Éclairer le musulman et le public moyen qui semblent quelque peu perdus dans le débat actuel sur l’avortement : telle est la démarche du Muslim Citizen Council (MCC) qui a tenu une conférence de presse, hier, avec pour principal intervenant le chercheur Belall Maudarbux. Ce dernier a parlé du droit criminel musulman et des textes islamiques, avant de suggérer l’introduction de l’éducation sexuelle à l’école afin de mieux encadrer les jeunes par rapport à la sexualité.
« L’islam est contre la pratique de l’avortement, sauf dans des cas spécifiques mais avant la période de 120 jours », a-t-il précisé, avant d’ajouter que l’amendement au code pénal que se propose d’amener le gouvernement pour décriminaliser l’avortement doit statuer clairement sur les raisons pour lesquelles l’avortement soit permis. « Il doit aussi stipuler qu’il soit pratiqué à l’hôpital public dans la discrétion et la confidentialité », a estimé M. Maudarbux, entouré des membres du MCC. Une clause doit aussi être mentionnée, a-t-il ajouté, précisant qu’un médecin peut refuser de pratiquer un avortement sur la base de sa conscience ou de sa religion.

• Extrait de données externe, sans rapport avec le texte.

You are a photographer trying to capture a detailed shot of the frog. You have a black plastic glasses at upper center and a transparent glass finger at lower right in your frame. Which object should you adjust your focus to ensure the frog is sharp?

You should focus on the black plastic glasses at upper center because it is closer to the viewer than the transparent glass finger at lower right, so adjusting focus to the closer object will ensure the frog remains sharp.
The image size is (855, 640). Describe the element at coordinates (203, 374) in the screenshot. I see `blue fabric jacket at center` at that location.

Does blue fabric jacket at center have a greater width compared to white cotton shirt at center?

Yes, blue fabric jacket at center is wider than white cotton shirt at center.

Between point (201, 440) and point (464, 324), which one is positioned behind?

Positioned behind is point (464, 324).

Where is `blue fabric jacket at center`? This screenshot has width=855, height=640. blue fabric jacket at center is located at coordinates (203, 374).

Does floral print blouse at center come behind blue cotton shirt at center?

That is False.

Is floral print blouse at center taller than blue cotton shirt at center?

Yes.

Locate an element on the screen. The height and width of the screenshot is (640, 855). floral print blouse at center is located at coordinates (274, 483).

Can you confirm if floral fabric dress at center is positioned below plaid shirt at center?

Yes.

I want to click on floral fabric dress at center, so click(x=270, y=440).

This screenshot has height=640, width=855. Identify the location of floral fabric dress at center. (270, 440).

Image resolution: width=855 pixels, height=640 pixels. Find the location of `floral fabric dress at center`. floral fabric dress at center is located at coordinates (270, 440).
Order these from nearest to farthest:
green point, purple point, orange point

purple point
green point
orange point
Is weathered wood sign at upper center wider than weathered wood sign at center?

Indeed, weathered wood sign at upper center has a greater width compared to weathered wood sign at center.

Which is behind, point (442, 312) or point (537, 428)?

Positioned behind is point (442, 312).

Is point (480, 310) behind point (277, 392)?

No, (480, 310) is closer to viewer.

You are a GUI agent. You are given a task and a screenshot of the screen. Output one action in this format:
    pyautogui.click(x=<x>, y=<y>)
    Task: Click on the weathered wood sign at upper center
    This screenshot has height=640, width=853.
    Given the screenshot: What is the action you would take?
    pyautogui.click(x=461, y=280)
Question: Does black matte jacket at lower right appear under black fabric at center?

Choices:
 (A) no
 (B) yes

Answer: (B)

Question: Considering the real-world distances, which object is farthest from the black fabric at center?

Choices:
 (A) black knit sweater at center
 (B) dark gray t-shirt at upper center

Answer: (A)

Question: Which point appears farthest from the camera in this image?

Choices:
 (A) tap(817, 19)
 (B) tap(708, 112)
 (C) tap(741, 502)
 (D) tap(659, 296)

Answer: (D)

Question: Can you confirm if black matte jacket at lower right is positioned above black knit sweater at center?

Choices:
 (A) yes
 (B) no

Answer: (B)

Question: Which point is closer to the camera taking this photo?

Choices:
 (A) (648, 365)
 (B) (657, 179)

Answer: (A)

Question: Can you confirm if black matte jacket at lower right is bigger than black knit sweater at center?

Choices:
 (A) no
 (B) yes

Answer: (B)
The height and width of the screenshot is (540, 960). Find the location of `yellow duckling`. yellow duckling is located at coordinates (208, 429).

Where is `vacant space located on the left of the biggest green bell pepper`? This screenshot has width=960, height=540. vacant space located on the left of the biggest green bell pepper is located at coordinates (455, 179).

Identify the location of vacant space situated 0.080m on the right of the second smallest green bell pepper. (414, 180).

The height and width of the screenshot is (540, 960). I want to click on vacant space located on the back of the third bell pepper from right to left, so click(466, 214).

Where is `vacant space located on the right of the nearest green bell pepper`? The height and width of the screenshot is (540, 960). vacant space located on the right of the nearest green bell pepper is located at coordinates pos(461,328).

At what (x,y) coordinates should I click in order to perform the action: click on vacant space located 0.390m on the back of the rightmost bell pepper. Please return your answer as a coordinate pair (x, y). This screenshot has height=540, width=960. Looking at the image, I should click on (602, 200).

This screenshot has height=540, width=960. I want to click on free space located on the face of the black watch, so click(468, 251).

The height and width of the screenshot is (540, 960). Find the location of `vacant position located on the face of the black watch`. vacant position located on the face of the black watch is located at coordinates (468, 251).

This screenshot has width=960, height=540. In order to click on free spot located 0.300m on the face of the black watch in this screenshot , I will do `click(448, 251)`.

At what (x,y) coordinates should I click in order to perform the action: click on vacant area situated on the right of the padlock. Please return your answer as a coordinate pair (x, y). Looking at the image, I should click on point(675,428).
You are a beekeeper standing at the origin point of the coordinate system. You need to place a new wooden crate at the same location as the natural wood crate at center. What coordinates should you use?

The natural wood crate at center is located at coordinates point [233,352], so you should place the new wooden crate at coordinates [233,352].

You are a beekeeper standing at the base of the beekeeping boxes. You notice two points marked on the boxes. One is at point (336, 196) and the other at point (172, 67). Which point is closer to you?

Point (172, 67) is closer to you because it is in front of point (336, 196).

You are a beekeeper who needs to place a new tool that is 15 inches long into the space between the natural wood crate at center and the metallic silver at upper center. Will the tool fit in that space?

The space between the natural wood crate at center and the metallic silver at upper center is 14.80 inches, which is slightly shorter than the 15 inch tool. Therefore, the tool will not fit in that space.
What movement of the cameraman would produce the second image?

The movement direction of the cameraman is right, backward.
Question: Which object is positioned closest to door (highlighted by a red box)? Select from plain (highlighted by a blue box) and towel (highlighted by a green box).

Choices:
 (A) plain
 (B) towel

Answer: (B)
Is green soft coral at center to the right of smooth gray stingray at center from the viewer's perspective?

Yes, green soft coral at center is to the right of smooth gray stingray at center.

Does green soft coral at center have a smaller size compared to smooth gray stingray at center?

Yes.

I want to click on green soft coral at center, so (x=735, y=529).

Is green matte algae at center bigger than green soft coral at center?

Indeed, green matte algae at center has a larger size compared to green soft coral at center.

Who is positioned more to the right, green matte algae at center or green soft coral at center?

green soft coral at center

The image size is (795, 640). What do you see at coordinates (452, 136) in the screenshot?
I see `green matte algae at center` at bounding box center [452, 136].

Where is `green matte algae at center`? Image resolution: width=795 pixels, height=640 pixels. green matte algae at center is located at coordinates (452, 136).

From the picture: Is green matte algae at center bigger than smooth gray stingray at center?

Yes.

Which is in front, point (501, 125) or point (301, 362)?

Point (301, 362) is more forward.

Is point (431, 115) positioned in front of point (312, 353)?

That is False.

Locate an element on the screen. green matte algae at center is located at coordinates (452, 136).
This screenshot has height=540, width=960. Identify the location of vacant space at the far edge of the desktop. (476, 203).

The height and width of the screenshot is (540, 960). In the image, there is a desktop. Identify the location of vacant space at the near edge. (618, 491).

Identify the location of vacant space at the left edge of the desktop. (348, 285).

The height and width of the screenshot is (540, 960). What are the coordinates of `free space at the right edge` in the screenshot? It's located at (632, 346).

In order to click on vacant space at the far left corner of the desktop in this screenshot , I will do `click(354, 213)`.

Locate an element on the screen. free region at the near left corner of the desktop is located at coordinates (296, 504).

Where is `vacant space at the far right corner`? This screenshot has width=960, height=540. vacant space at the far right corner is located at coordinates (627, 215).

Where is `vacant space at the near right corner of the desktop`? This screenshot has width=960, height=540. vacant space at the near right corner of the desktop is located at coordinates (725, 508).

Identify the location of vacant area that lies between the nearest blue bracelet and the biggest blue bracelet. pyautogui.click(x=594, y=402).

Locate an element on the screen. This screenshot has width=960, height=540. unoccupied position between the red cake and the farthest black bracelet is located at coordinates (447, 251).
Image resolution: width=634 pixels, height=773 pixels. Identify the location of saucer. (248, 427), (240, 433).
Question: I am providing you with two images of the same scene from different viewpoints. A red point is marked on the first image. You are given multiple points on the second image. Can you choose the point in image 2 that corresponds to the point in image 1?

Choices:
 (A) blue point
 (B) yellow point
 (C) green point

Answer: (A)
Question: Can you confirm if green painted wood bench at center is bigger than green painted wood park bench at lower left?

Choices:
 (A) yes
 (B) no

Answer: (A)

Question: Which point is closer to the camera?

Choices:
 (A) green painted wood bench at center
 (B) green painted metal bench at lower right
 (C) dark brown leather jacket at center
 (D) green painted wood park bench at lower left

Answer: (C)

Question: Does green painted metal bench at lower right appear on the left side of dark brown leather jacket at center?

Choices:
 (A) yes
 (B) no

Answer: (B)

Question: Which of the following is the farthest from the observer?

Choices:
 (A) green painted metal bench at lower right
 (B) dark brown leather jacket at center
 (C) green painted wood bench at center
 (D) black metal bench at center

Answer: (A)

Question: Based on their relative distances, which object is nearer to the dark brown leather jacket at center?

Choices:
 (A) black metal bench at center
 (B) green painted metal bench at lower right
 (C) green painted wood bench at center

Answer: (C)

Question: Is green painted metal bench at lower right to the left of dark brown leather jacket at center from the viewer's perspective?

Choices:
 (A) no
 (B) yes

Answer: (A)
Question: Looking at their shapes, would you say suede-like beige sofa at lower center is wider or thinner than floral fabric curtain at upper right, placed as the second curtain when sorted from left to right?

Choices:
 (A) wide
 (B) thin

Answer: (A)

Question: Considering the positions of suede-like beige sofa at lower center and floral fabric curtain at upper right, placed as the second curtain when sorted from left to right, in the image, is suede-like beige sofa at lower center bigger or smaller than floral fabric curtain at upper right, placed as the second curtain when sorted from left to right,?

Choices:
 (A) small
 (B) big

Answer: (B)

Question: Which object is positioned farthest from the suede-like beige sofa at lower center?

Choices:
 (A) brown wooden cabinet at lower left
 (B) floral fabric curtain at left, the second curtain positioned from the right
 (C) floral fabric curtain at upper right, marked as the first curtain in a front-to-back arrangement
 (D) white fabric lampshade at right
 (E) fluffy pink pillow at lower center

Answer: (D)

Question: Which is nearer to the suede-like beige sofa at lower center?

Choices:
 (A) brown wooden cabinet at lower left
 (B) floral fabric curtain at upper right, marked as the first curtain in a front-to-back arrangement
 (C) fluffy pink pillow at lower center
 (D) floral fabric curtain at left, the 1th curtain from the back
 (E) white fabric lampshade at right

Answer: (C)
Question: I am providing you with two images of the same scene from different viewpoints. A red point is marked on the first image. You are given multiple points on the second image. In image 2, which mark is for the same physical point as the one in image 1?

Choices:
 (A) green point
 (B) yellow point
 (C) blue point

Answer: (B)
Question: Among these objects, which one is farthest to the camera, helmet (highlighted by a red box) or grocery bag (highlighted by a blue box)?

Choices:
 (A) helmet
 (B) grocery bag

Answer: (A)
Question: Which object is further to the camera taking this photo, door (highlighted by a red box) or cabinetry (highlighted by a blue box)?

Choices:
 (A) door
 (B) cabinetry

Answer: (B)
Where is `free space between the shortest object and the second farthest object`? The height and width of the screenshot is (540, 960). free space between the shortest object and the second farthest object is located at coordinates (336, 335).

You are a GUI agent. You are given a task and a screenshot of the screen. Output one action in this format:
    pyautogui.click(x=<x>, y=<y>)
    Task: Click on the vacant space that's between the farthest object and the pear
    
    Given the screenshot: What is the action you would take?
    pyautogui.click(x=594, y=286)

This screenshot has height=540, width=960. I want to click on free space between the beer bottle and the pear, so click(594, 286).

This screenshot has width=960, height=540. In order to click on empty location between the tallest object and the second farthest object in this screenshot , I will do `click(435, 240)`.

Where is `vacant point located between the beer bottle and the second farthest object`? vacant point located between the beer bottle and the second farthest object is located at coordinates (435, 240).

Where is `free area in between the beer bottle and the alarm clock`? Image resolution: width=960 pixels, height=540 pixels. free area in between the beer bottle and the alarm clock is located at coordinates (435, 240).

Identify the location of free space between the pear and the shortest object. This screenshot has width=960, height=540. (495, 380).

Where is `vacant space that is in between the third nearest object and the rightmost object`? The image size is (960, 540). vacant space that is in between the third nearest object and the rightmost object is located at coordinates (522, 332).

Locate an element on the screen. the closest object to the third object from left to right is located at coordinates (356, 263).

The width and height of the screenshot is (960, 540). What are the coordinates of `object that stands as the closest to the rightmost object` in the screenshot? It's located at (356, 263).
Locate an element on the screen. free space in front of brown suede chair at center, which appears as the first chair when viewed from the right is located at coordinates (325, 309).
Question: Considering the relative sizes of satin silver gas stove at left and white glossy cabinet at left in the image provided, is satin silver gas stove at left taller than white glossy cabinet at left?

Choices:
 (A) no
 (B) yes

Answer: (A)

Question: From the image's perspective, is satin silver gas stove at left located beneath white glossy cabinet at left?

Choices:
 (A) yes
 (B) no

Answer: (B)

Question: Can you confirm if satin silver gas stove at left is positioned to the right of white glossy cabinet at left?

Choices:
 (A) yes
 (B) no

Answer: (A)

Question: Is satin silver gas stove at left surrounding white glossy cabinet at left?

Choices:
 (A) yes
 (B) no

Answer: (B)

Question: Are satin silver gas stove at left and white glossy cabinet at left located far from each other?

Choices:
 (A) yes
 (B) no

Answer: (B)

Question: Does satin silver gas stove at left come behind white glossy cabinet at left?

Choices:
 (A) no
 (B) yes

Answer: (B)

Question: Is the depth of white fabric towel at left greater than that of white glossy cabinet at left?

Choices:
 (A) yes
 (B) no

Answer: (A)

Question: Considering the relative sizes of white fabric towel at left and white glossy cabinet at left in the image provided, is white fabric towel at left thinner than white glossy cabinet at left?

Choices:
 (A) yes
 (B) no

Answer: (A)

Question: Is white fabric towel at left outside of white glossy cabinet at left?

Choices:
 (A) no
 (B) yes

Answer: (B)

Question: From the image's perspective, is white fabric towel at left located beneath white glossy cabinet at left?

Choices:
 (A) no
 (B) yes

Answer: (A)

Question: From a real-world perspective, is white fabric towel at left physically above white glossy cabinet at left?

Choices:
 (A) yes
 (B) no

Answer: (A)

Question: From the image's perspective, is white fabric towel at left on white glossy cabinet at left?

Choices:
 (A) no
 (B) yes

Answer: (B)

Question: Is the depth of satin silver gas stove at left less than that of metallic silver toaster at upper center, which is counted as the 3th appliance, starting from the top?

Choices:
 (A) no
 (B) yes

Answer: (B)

Pour le chercheur, les différentes cultures du monde donnent un sens très varié de la vie. Dans le catholicisme, a-t-il dit, la vie commence à partir de la conception. Et la science, elle, considère la vie au moment du premier mouvement d’un organe. « Les musulmans, eux, croient dans la tradition du Prophète qui a dit que la vie commence à partir de 120 jours. Donc, la tradition veut qu’après la période de 120 jours, on ne touche pas au foetus formé dans le ventre de sa mère. De manière générale, on peut faire expulser le foetus avant cette période, sauf dans des cas exceptionnels, tels que s’il représente un risque pour la vie de la mère », a-t-il expliqué.
Situant le contexte actuel de ce débat, « dont les musulmans de nombreux autres pays ont fait face avant ceux de Maurice », M. Maudarbux a dit que les chefs religieux ont raté une dimension cruciale qui affecte la question de l’avortement pour les musulmans. « Nous sommes une communauté minoritaire à Maurice. Dans un pays non-musulman qui n’est pas régi par la Charia, nous devons nous ajuster et nous adapter sur le plan juridique par rapport à toutes les questions où nous devons nous exprimer. Il faut savoir que ce qui peut être appliqué dans un pays musulman n’est pas nécessairement applicable à Maurice », a-t-il déclaré.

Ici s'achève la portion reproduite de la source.